The world’s tallest mountain is growing. China and Nepal, resolving a long-standing dispute between the two Asian nations, jointly announced a newly agreed-upon height for Mount Everest that adds 3 feet to the previously accepted figure. Everest stands on the border between Nepal and the Chinese region of Tibet. In 2005, a Chinese survey declared the mountain to be 29,015 feet tall, contradicting the Nepalese claim of 29,029 feet. Scientists in Nepal suggested the 7.8 magnitude earthquake that struck Nepal in 2015 may have actually added to the mountain’s height. In the ensuing years, both nations have conducted surveys of the peak and studied the data together. In December, the two neighbors jointly released findings of their surveys and agreed to a height of 29,032 feet.

Close call at sea

A broken-down watercraft led to a cold dip and a lifesaving rescue for a 62-year-old boater off the coast of Florida. Mechanical trouble had left Stuart Bee adrift in his 32-foot boat roughly 86 miles off Florida’s east coast. When night fell on Nov. 28, Bee fell asleep, then awoke to the sound of water rushing into the cabin. Bee escaped out a hatch as the vessel capsized, then clung to the bow as it bobbed above the water. Hours later after sunrise on Nov. 29, Bee spotted the container ship Angeles and was able to draw the attention of her crew, who threw him a life ring. Bee stayed on with the container ship until it made port in Wilmington, Del., on Dec. 1.

A few good turns

A kind act by an Irish bus driver on Dec. 9 saved the day for one lost passenger looking to spend time with her mother.
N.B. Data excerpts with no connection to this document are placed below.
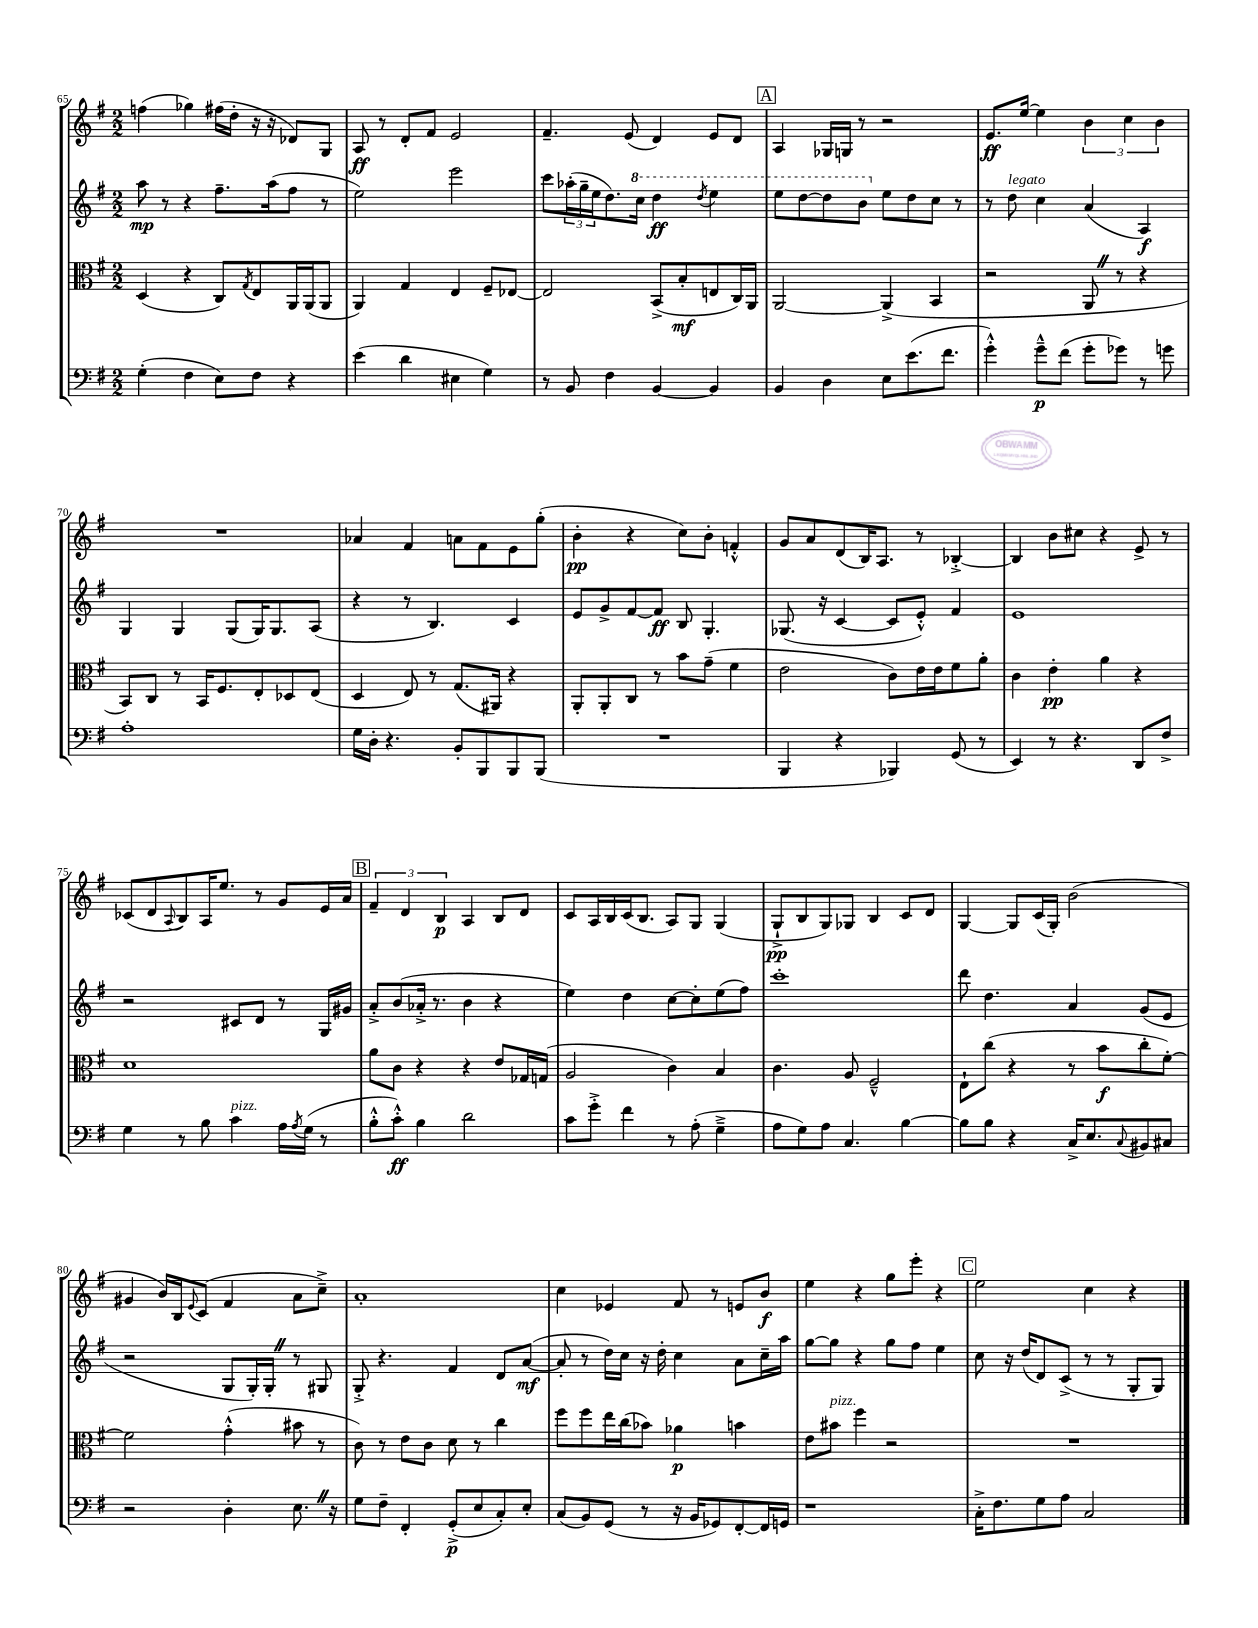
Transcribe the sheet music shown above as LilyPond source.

<<
\new StaffGroup <<
\new Staff = "s0" {
    \clef treble \key g \major \numericTimeSignature \time 2/2
    f''4( ges''4) fis''16( d''16-. r16 r16 des'8) g8 |
    a8\ff r8 d'8-. fis'8 e'2 |
    fis'4.-- e'8( d'4) e'8 d'8 |
    \mark \markup { \box "A" } a4 ges16 g16 r8 r2 |
    e'8.\ff e''16~ e''4 \tuplet 3/2 { b'4 c''4 b'4 } |
    R1 |
    aes'4 fis'4 a'8 fis'8 e'8 g''8-.( |
    b'4-.\pp r4 c''8) b'8-. f'4-.-^ |
    g'8 a'8 d'8( b16) a8. r8 bes4~-.-> |
    bes4 b'8 cis''8 r4 e'8-> r8 |
    ces'8( d'8 \appoggiatura { a8 } b8) a16 e''8. r8 g'8 e'16 a'16 |
    \mark \markup { \box "B" } \tuplet 3/2 { fis'4-- d'4 b4\p } a4 b8 d'8 |
    c'8 a16 b16 c'16( b8. a8) g8 g4( |
    g8-!->\pp b8 g8) ges8 b4 c'8 d'8 |
    g4~ g8 c'16( g16-.) b'2( |
    gis'4 b'16) b16 \appoggiatura { e'8 } c'8( fis'4 a'8 c''8--->) |
    a'1-. |
    c''4 ees'4 fis'8 r8 e'8 b'8\f |
    e''4 r4 g''8 e'''8-. r4 |
    \mark \markup { \box "C" } e''2 c''4 r4 \bar "|." |
}
\new Staff = "s1" {
    \clef treble \key g \major \numericTimeSignature \time 2/2
    a''8\mp r8 r4 fis''8.-- a''16( fis''8 r8 |
    e''2) e'''2 |
    c'''8 \tuplet 3/2 { aes''16-.( g''16-- e''16 } d''8.) \ottava #1 c'''16 d'''4\ff \acciaccatura { d'''8 } e'''4 |
    \mark \markup { \box "A" } e'''8 d'''8~ d'''8 b''8 \ottava #0 e''8 d''8 c''8 r8 |
    r8 d''8^\markup { \italic "legato" } c''4 a'4( a4\f) |
    g4 g4 g8( g16) g8. a8( |
    r4 r8 b4.) c'4 |
    e'8 g'8-> fis'8~ fis'8\ff b8 g4.-. |
    ges8.( r16 c'4~ c'8 e'8-.-^) fis'4 |
    e'1 |
    r2 cis'8 d'8 r8 g16 gis'16 |
    \mark \markup { \box "B" } a'8-.-> b'8( aes'16-.-> r8. b'4 r4 |
    e''4) d''4 c''8~ c''8-. e''8( fis''8) |
    c'''1-. |
    d'''8 d''4. a'4 g'8( e'8 |
    r2 g8 g16-.) g16-. \once \override BreathingSign.text = \markup { \musicglyph "scripts.caesura.straight" } \breathe r8 gis8 |
    g8-.-> r4. fis'4 d'8 a'8~\mf( |
    a'8-. r8 d''16) c''16 r16 d''16-. c''4 a'8 c''16-- a''16 |
    g''8~ g''8 r4 g''8 fis''8 e''4 |
    \mark \markup { \box "C" } c''8 r16 d''16( d'8) c'8->( r8 r8 g8-. g8) \bar "|." |
}
\new Staff = "s2" {
    \clef alto \key g \major \numericTimeSignature \time 2/2
    d4( r4 c8) \acciaccatura { g8 } e8 a,16 a,16( a,8 |
    a,4) g4 e4 fis8-- ees8~ |
    ees2 b,8->( b8-.\mf e8 c16) a,16 |
    \mark \markup { \box "A" } a,2~ a,4->( b,4 |
    r2 a,8 \once \override BreathingSign.text = \markup { \musicglyph "scripts.caesura.straight" } \breathe r8 r4 |
    b,8) c8 r8 b,16 fis8. e8-. des8 e8( |
    d4 e8) r8 g8.( ais,16) r4 |
    a,8-. a,8-. c8 r8 b'8 g'8--( fis'4 |
    e'2 c'8) e'16 e'16 fis'8 a'8-. |
    c'4 e'4-.\pp a'4 r4 |
    d'1 |
    \mark \markup { \box "B" } a'8 c'8 r4 r4 e'8 ges16 g16( |
    a2 c'4) b4 |
    c'4. a8 fis2---^ |
    e8-! c''8( r4 r8 b'8\f c''8-. fis'8~-.) |
    fis'2 g'4-.-^( bis'8 r8 |
    c'8) r8 e'8 c'8 d'8 r8 c''4 |
    fis''8 fis''8 e''16 c''16( bes'8) aes'4\p b'4 |
    e'8 bis'8^\markup { \italic "pizz." } fis''4 r2 |
    \mark \markup { \box "C" } R1 \bar "|." |
}
\new Staff = "s3" {
    \clef bass \key g \major \numericTimeSignature \time 2/2
    g4-.( fis4 e8) fis8 r4 |
    e'4( d'4 eis4 g4) |
    r8 b,8 fis4 b,4~ b,4 |
    \mark \markup { \box "A" } b,4 d4 e8 e'8.( fis'8. |
    g'4-.-^) g'8---^\p fis'8( g'8-. ges'8) r8 g'8 |
    a1-. |
    g16 d16-. r4. b,8-. b,,8 b,,8 b,,8( |
    R1 |
    b,,4 r4 bes,,4) g,8( r8 |
    e,4) r8 r4. d,8 fis8-> |
    g4 r8 b8 c'4^\markup { \italic "pizz." } a16 \acciaccatura { a8 } g16( r8 |
    \mark \markup { \box "B" } b8-.-^ c'8-.-^\ff) b4 d'2 |
    c'8 g'8-.-> fis'4 r8 a8-.( g4---> |
    a8 g8) a8 c4. b4~ |
    b8 b8 r4 c16-> e8. \appoggiatura { c8 } bis,8 cis8 |
    r2 d4-. e8. \once \override BreathingSign.text = \markup { \musicglyph "scripts.caesura.straight" } \breathe r16 |
    g8 fis8-- fis,4-. g,8-.->\p( e8 c8-.) e8-. |
    c8( b,8) g,8( r8 r16 b,16 ges,8) fis,8~-. fis,16 g,16 |
    r1 |
    \mark \markup { \box "C" } c16-.-> fis8. g8 a8 c2 \bar "|." |
}
>>
>>
\layout { \context { \Score currentBarNumber = #65 } }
When Jacqueline Mason got on the wrong bus in Belfast, Northern Ireland, the mistake threatened to make her late for a 30-minute appointment to visit her aging mother at a retirement home, where family visitations were restricted due to the pandemic. Driver Alec Bailey said he was moved by pity for the distraught woman after she realized her mistake. “I just said to myself, I have to get this woman as close as I can to that home,” Bailey told the BBC. The driver asked the other passengers if they minded, and then drove Mason as near to the nursing home as he could get in his double-decker bus. Afterward, Mason told the BBC, “He’s made my Christmas and he’s made my year, I can’t thank him enough.”